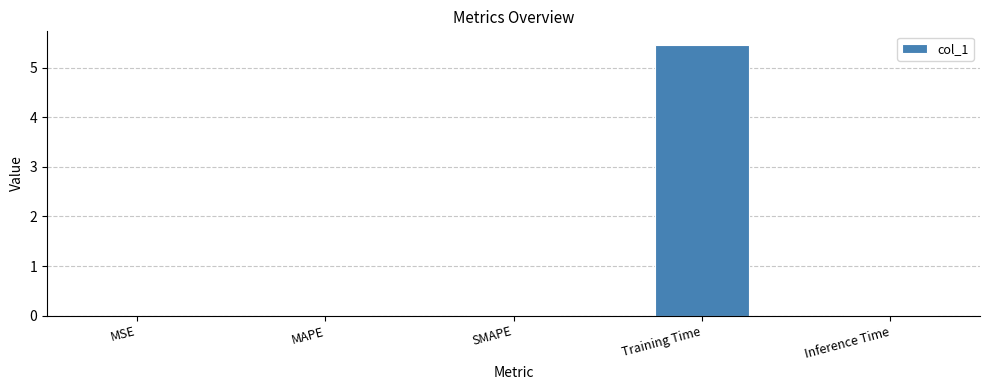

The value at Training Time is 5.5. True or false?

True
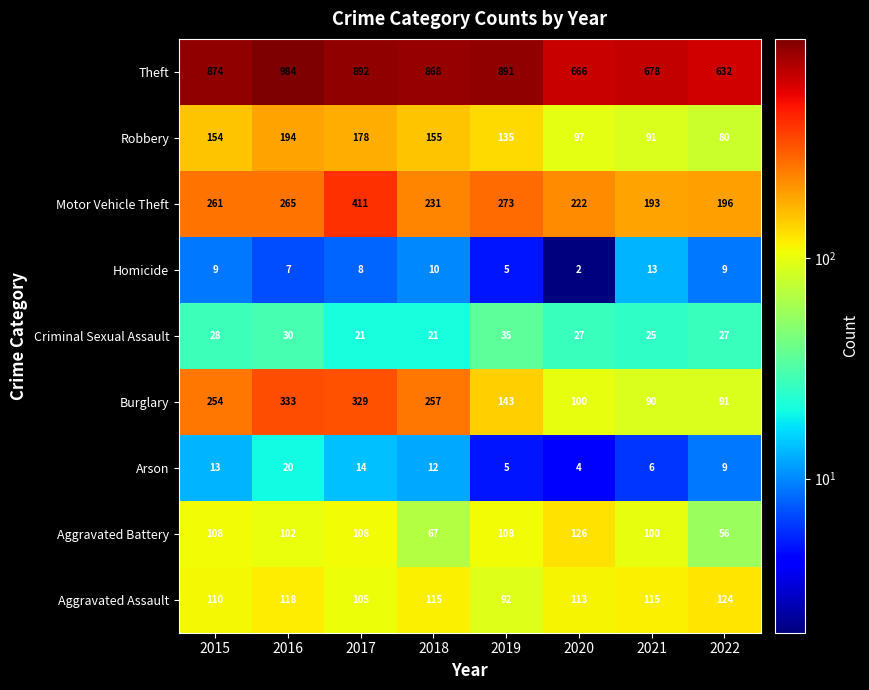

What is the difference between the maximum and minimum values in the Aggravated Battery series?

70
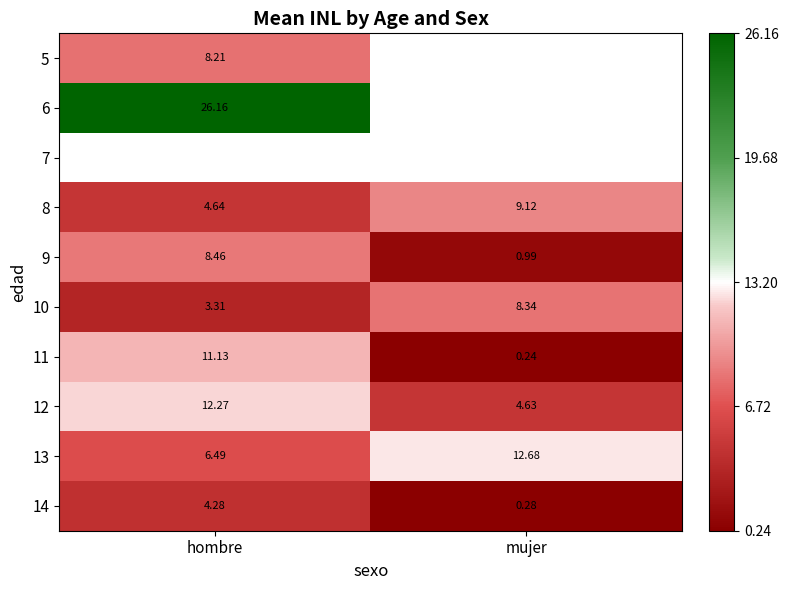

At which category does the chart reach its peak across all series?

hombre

TRY IT: Render the rows above as a JSON list of strings, one string per line, skipping blank lines and leaving out the pictures.

FINAL ANSWER:
[
  "The value at Training Time is 5.5. True or false?",
  "True",
  "What is the difference between the maximum and minimum values in the Aggravated Battery series?",
  "70",
  "At which category does the chart reach its peak across all series?",
  "hombre"
]